Gus Prentzis, head of the school's Parent Association, was in attendance acting as an observer. He chose not to give a statement, saying he preferred for people to hear about the issues in the school from the students themselves.
While many students were unaware of the reason behind the walkout, which occurred just before 11:30 a.m., several students were shouting and echoing excitedly, “They can't do anything, it's against the law for them to stop us.”
Across the street from the high school, a group of about 25 students was loosely gathered in front of a laundromat.
A DOE representative and two of the school's counselors attempted to speak with the students, but only a few were able to give specific reasons behind the walkout.
“We want a new principal because she's in another country right now,” said junior Felipe Aguilar, referring to Dwarka's trip to China. “She doesn't care about the students, she just cares about the money.”
Another student lamented the treatment of problem students.
“All the bad kids that cut and everything, they stay in one room all day, and they act like they're in prison,” said junior James Calle.
About a dozen students were brought back to the school after being picked up by the NYPD in a transport van, after which the students dispersed, some joining the crowd of protesters, others joining a crowd gathered around the fence surrounding the school's handball court.

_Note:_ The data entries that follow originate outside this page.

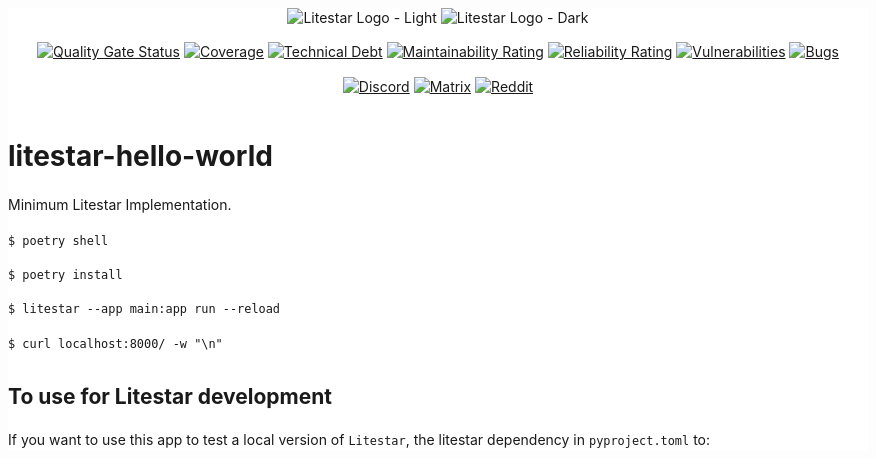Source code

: 
<p align="center">
  <img src="https://github.com/litestar-org/branding/blob/main/assets/Branding%20-%20SVG%20-%20Transparent/Logo%20-%20Banner%20-%20Inline%20-%20Light.svg#gh-light-mode-only" alt="Litestar Logo - Light" width="100%" height="auto" />
  <img src="https://github.com/litestar-org/branding/blob/5c46ce93092faa36d0ba572f931b5d579ae75ad3/assets/Branding%20-%20SVG%20-%20Transparent/Logo%20-%20Banner%20-%20Inline%20-%20Dark.svg#gh-dark-mode-only" alt="Litestar Logo - Dark" width="100%" height="auto" />
</p>


<div align="center">

[![Quality Gate Status](https://sonarcloud.io/api/project_badges/measure?project=starlite-api_starlite-hello-world&metric=alert_status)](https://sonarcloud.io/summary/new_code?id=starlite-api_starlite-hello-world)
[![Coverage](https://sonarcloud.io/api/project_badges/measure?project=starlite-api_starlite-hello-world&metric=coverage)](https://sonarcloud.io/summary/new_code?id=starlite-api_starlite-hello-world)
[![Technical Debt](https://sonarcloud.io/api/project_badges/measure?project=starlite-api_starlite-hello-world&metric=sqale_index)](https://sonarcloud.io/summary/new_code?id=starlite-api_starlite-hello-world)
[![Maintainability Rating](https://sonarcloud.io/api/project_badges/measure?project=starlite-api_starlite-hello-world&metric=sqale_rating)](https://sonarcloud.io/summary/new_code?id=starlite-api_starlite-hello-world)
[![Reliability Rating](https://sonarcloud.io/api/project_badges/measure?project=starlite-api_starlite-hello-world&metric=reliability_rating)](https://sonarcloud.io/summary/new_code?id=starlite-api_starlite-hello-world)
[![Vulnerabilities](https://sonarcloud.io/api/project_badges/measure?project=starlite-api_starlite-hello-world&metric=vulnerabilities)](https://sonarcloud.io/summary/new_code?id=starlite-api_starlite-hello-world)
[![Bugs](https://sonarcloud.io/api/project_badges/measure?project=starlite-api_starlite-hello-world&metric=bugs)](https://sonarcloud.io/summary/new_code?id=starlite-api_starlite-hello-world)

[![Discord](https://img.shields.io/discord/919193495116337154?color=202235&label=%20Discord&logo=discord)](https://discord.gg/X3FJqy8d2j) [![Matrix](https://img.shields.io/badge/%5Bm%5D%20Matrix-bridged-blue?color=202235)](https://matrix.to/#/#starlitespace:matrix.org) [![Reddit](https://img.shields.io/reddit/subreddit-subscribers/litestarapi?label=r%2FLitestar&logo=reddit)](https://reddit.com/r/litestarapi)

</div>

# litestar-hello-world

Minimum Litestar Implementation.

`$ poetry shell`

`$ poetry install`

`$ litestar --app main:app run --reload`

`$ curl localhost:8000/ -w "\n"`

## To use for Litestar development

If you want to use this app to test a local version of `Litestar`, the litestar dependency in
`pyproject.toml` to:
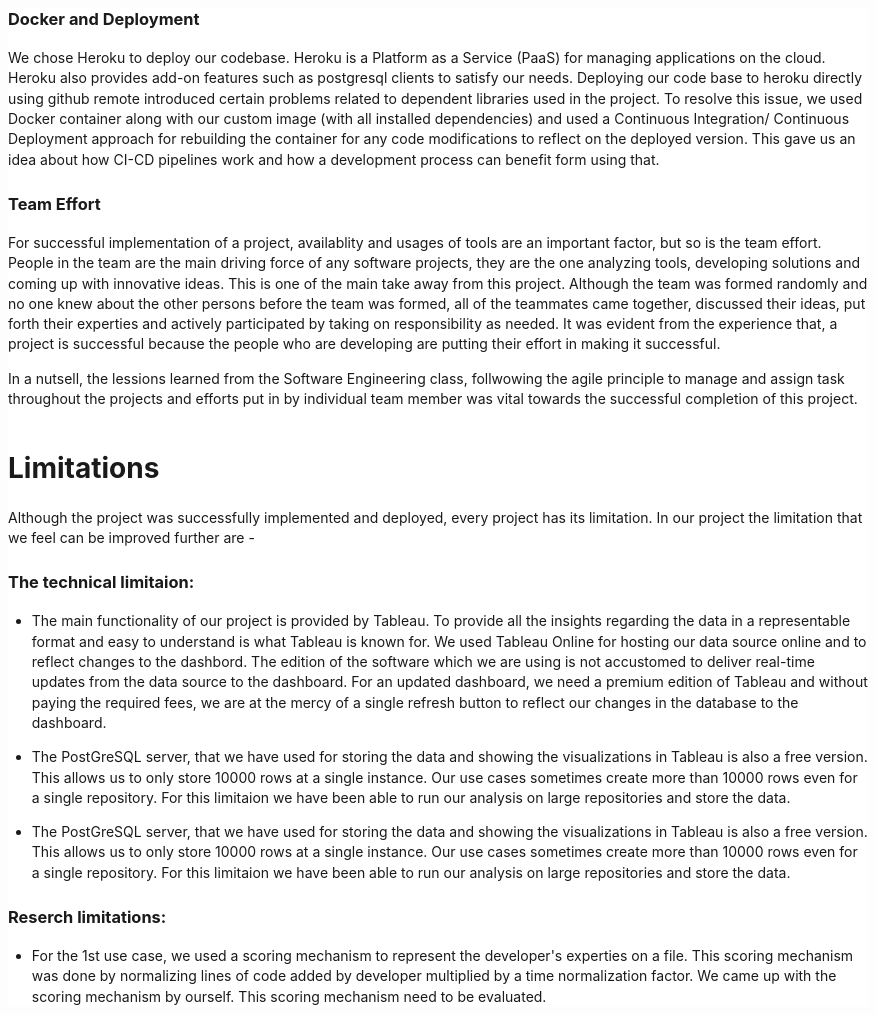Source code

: 
### Docker and Deployment

We chose Heroku to deploy our codebase. Heroku is a Platform as a Service (PaaS) for managing applications on the cloud. Heroku also provides add-on features such as postgresql clients to satisfy our needs. Deploying our code base to heroku directly using github remote introduced certain problems related to dependent libraries used in the project. To resolve this issue, we used Docker container along with our custom image (with all installed dependencies) and used a Continuous Integration/ Continuous Deployment approach for rebuilding the container for any code modifications to reflect on the deployed version. This gave us an idea about how CI-CD pipelines work and how a development process can benefit form using that. 

### Team Effort

For successful implementation of a project, availablity and usages of tools are an important factor, but so is the team effort. People in the team are the main driving force of any software projects, they are the one analyzing tools, developing solutions and coming up with innovative ideas. This is one of the main take away from this project. Although the team was formed randomly and no one knew about the other persons before the team was formed, all of the teammates came together, discussed their ideas, put forth their experties and actively participated by taking on responsibility as needed. It was evident from the experience that, a project is successful because the people who are developing are putting their effort in making it successful.

In a nutsell, the lessions learned from the Software Engineering class, follwowing the agile principle to manage and assign task throughout the projects and efforts put in by individual team member was vital towards the successful completion of this project.

# Limitations

Although the project was successfully implemented and deployed, every project has its limitation. In our project the limitation that we feel can be improved further are - 

### The technical limitaion: 
* The main functionality of our project is provided by Tableau. To provide all the insights regarding the data in a representable format and easy to understand is what Tableau is known for. We used Tableau Online for hosting our data source online and to reflect changes to the dashbord. The edition of the software which we are using is not accustomed to deliver real-time updates from the data source to the dashboard. For an updated dashboard, we need a premium edition of Tableau and without paying the required fees, we are at the mercy of a single refresh button to reflect our changes in the database to the dashboard.

* The PostGreSQL server, that we have used for storing the data and showing the visualizations in Tableau is also a free version. This allows us to only store 10000 rows at a single instance. Our use cases sometimes create more than 10000 rows even for a single repository. For this limitaion we have been able to run our analysis on large repositories and store the data.  


* The PostGreSQL server, that we have used for storing the data and showing the visualizations in Tableau is also a free version. This allows us to only store 10000 rows at a single instance. Our use cases sometimes create more than 10000 rows even for a single repository. For this limitaion we have been able to run our analysis on large repositories and store the data.  

### Reserch limitations:
* For the 1st use case, we used a scoring mechanism to represent the developer's experties on a file. This scoring mechanism was done by normalizing lines of code added by developer multiplied by a time normalization factor. We came up with the scoring mechanism by ourself. This scoring mechanism need to be evaluated. 
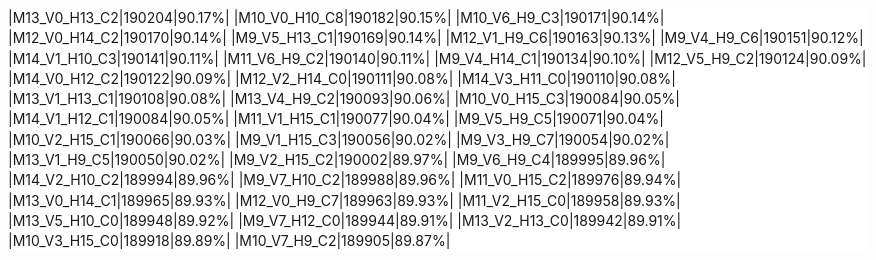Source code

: |M13_V0_H13_C2|190204|90.17%|
|M10_V0_H10_C8|190182|90.15%|
|M10_V6_H9_C3|190171|90.14%|
|M12_V0_H14_C2|190170|90.14%|
|M9_V5_H13_C1|190169|90.14%|
|M12_V1_H9_C6|190163|90.13%|
|M9_V4_H9_C6|190151|90.12%|
|M14_V1_H10_C3|190141|90.11%|
|M11_V6_H9_C2|190140|90.11%|
|M9_V4_H14_C1|190134|90.10%|
|M12_V5_H9_C2|190124|90.09%|
|M14_V0_H12_C2|190122|90.09%|
|M12_V2_H14_C0|190111|90.08%|
|M14_V3_H11_C0|190110|90.08%|
|M13_V1_H13_C1|190108|90.08%|
|M13_V4_H9_C2|190093|90.06%|
|M10_V0_H15_C3|190084|90.05%|
|M14_V1_H12_C1|190084|90.05%|
|M11_V1_H15_C1|190077|90.04%|
|M9_V5_H9_C5|190071|90.04%|
|M10_V2_H15_C1|190066|90.03%|
|M9_V1_H15_C3|190056|90.02%|
|M9_V3_H9_C7|190054|90.02%|
|M13_V1_H9_C5|190050|90.02%|
|M9_V2_H15_C2|190002|89.97%|
|M9_V6_H9_C4|189995|89.96%|
|M14_V2_H10_C2|189994|89.96%|
|M9_V7_H10_C2|189988|89.96%|
|M11_V0_H15_C2|189976|89.94%|
|M13_V0_H14_C1|189965|89.93%|
|M12_V0_H9_C7|189963|89.93%|
|M11_V2_H15_C0|189958|89.93%|
|M13_V5_H10_C0|189948|89.92%|
|M9_V7_H12_C0|189944|89.91%|
|M13_V2_H13_C0|189942|89.91%|
|M10_V3_H15_C0|189918|89.89%|
|M10_V7_H9_C2|189905|89.87%|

A school administrator was ushering protesters out of the school's front lobby and sending them across the street. He said that the school was not going to be able to issue a statement until after they were able to get things organized.
“She doesn't care about our education,” said sophomore Andrew Morrero, who was among the students who walked out.
“She fired a lot of the good teachers, she got teachers that really don't know what they're doing,” he added. “Being that a quarter of the school walked out, that's good to stand up to get her out of the school. She shouldn't be the principal.”